A multi-university study from China has found that astaxanthin has protective effects against diabetic cardiomyopathy. This finding, which was published in CyTA - Journal of Food, was based on the results of in vivo studies conducted on rats.
Diabetes mellitus is associated with complications that affect a wide range of body tissues, including the heart. Its complications include diabetic cardiomyopathy, which has the potential to develop into a life-threatening condition called congestive heart failure.
Diabetic cardiomyopathy is accountable for a lot of mortality cases in diabetes patients since it still doesn't have a unified treatment scheme. Moreover, the pathogenesis of this condition is not yet fully understood.
Some pathological changes that are believed to contribute to diabetic cardiomyopathy include glucose and lipid metabolism disorder, inflammation, programmed cell death, and damaged small blood vessels. The mitogen-activated protein kinase (MAPK) signaling pathway has also been implicated in the pathogenesis of this condition.

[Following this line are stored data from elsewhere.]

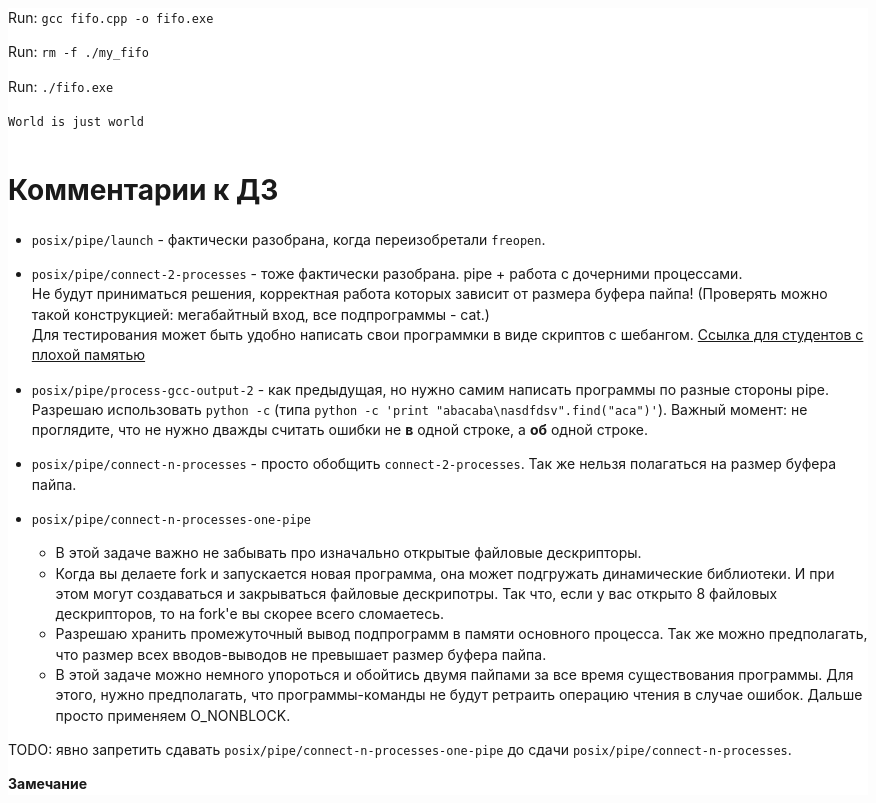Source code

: 
Run: `gcc fifo.cpp -o fifo.exe`



Run: `rm -f ./my_fifo`



Run: `./fifo.exe`


    World is just world


```python

```


```python

```


```python

```

# <a name="hw"></a> Комментарии к ДЗ

* `posix/pipe/launch` - фактически разобрана, когда переизобретали `freopen`.
* `posix/pipe/connect-2-processes` - тоже фактически разобрана. pipe + работа с дочерними процессами. 
<br>Не будут приниматься решения, корректная работа которых зависит от размера буфера пайпа! (Проверять можно такой конструкцией: мегабайтный вход, все подпрограммы - cat.)
<br>Для тестирования может быть удобно написать свои программки в виде скриптов с шебангом. [Ссылка для студентов с плохой памятью](https://andreyex.ru/operacionnaya-sistema-linux/shebang-v-bash)

* `posix/pipe/process-gcc-output-2` - как предыдущая, но нужно самим написать программы по разные стороны pipe. Разрешаю использовать `python -c` (типа `python -c 'print "abacaba\nasdfdsv".find("aca")'`). Важный момент: не проглядите, что не нужно дважды считать ошибки не **в** одной строке, а **об** одной строке.
* `posix/pipe/connect-n-processes` - просто обобщить `connect-2-processes`. Так же нельзя полагаться на размер буфера пайпа.
* `posix/pipe/connect-n-processes-one-pipe`
  * В этой задаче важно не забывать про изначально открытые файловые дескрипторы.
  * Когда вы делаете fork и запускается новая программа, она может подгружать динамические библиотеки. И при этом могут создаваться и закрываться файловые дескрипотры. Так что, если у вас открыто 8 файловых дескрипторов, то на fork'е вы скорее всего сломаетесь.
  * Разрешаю хранить промежуточный вывод подпрограмм в памяти основного процесса. Так же можно предполагать, что размер всех вводов-выводов не превышает размер буфера пайпа.
  * В этой задаче можно немного упороться и обойтись двумя пайпами за все время существования программы. Для этого, нужно предполагать, что программы-команды не будут ретраить операцию чтения в случае ошибок. Дальше просто применяем O_NONBLOCK.
  
TODO: явно запретить сдавать `posix/pipe/connect-n-processes-one-pipe` до сдачи `posix/pipe/connect-n-processes`.

**Замечание**
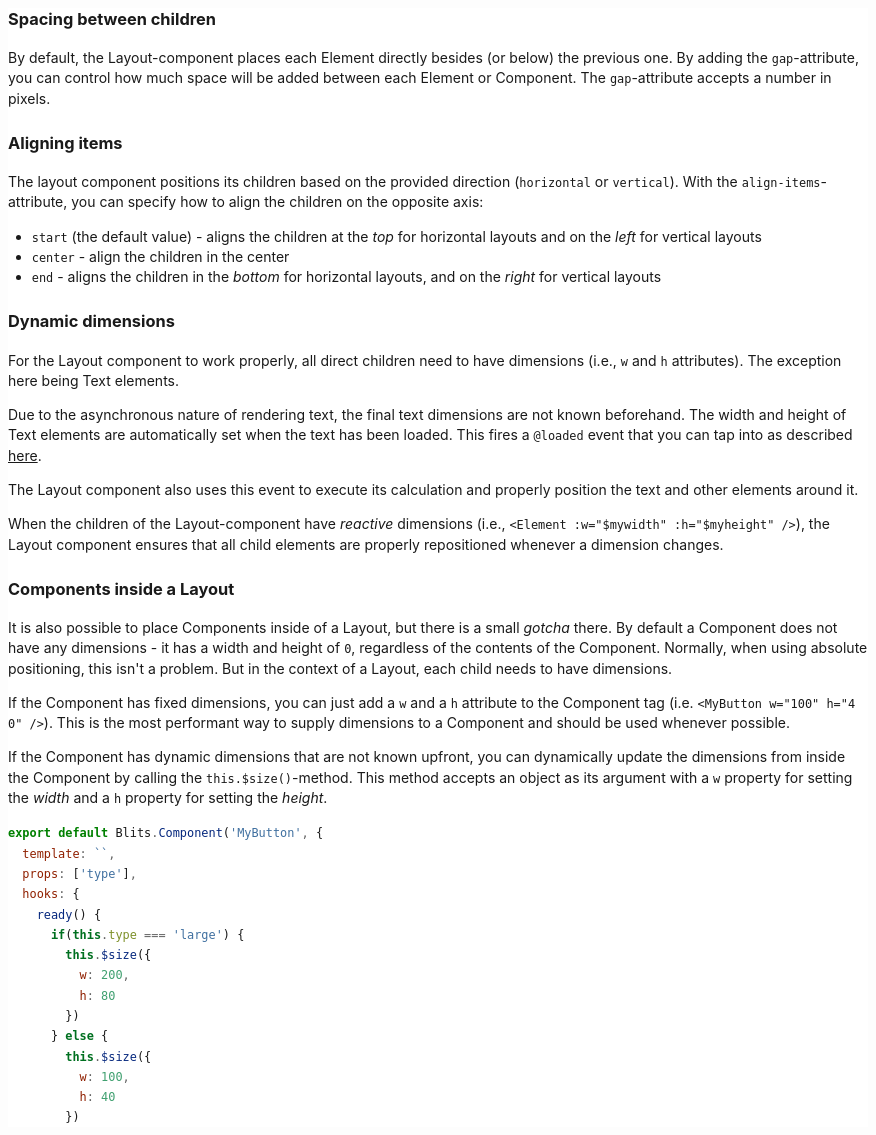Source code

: ### Spacing between children

By default, the Layout-component places each Element directly besides (or below) the previous one. By adding the `gap`-attribute, you can control how much space will be added between each Element or Component. The `gap`-attribute accepts a number in pixels.

### Aligning items

The layout component positions its children based on the provided direction (`horizontal` or `vertical`). With the `align-items`-attribute, you can specify how to align the children on the opposite axis:

- `start` (the default value) - aligns the children at the _top_ for horizontal layouts and on the _left_ for vertical layouts
- `center` - align the children in the center
- `end` - aligns the children in the _bottom_ for horizontal layouts, and on the _right_ for vertical layouts

### Dynamic dimensions

For the Layout component to work properly, all direct children need to have dimensions (i.e., `w` and `h` attributes). The exception here being Text elements.

Due to the asynchronous nature of rendering text, the final text dimensions are not known beforehand. The width and height of Text elements are automatically set when the text has been loaded. This fires a `@loaded` event that you can tap into as described [here](../essentials/displaying_text#text-dimensions).

The Layout component also uses this event to execute its calculation and properly position the text and other elements around it.

When the children of the Layout-component have _reactive_ dimensions (i.e., `<Element :w="$mywidth" :h="$myheight" />`), the Layout component ensures that all child elements are properly repositioned whenever a dimension changes.

### Components inside a Layout

It is also possible to place Components inside of a Layout, but there is a small _gotcha_ there. By default a Component does not have any dimensions - it has a width and height of `0`, regardless of the contents of the Component. Normally, when using absolute positioning, this isn't a problem. But in the context of a Layout, each child needs to have dimensions.

If the Component has fixed dimensions, you can just add a `w` and a `h` attribute to the Component tag (i.e. `<MyButton w="100" h="40" />`). This is the most performant way to supply dimensions to a Component and should be used whenever possible.

If the Component has dynamic dimensions that are not known upfront, you can dynamically update the dimensions from inside the Component by calling the `this.$size()`-method. This method accepts an object as its argument with a `w` property for setting the _width_ and a `h` property for setting the _height_.

```js
export default Blits.Component('MyButton', {
  template: ``,
  props: ['type'],
  hooks: {
    ready() {
      if(this.type === 'large') {
        this.$size({
          w: 200,
          h: 80
        })
      } else {
        this.$size({
          w: 100,
          h: 40
        })
```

Astaxanthin is an unsaturated terpenoid that can be acquired from the shell of shrimps and crabs. There is evidence that this phytonutrient has potent antioxidant activity as well as the ability to prevent liver, kidney, and cardiovascular damage.
In this study, the researchers wanted to determine the protective properties of astaxanthin against myocardial damage due to diabetic cardiomyopathy in male Sprague-Dawley rats. They determined the extent of its activity using parameters like blood glucose, lipid, and inflammation levels, cardiac function, oxidative stress, and the expression of proteins in the MAPK signaling pathway.
The results of the study showed that astaxanthin can improve blood glucose and blood lipid metabolism, oxidative stress, and inflammation. Furthermore, the phytonutrient inhibited the MAPK pathway.
Overall, these results suggest that astaxanthin has potential use as a treatment for diabetic cardiomyopathy due to its cardioprotective effects.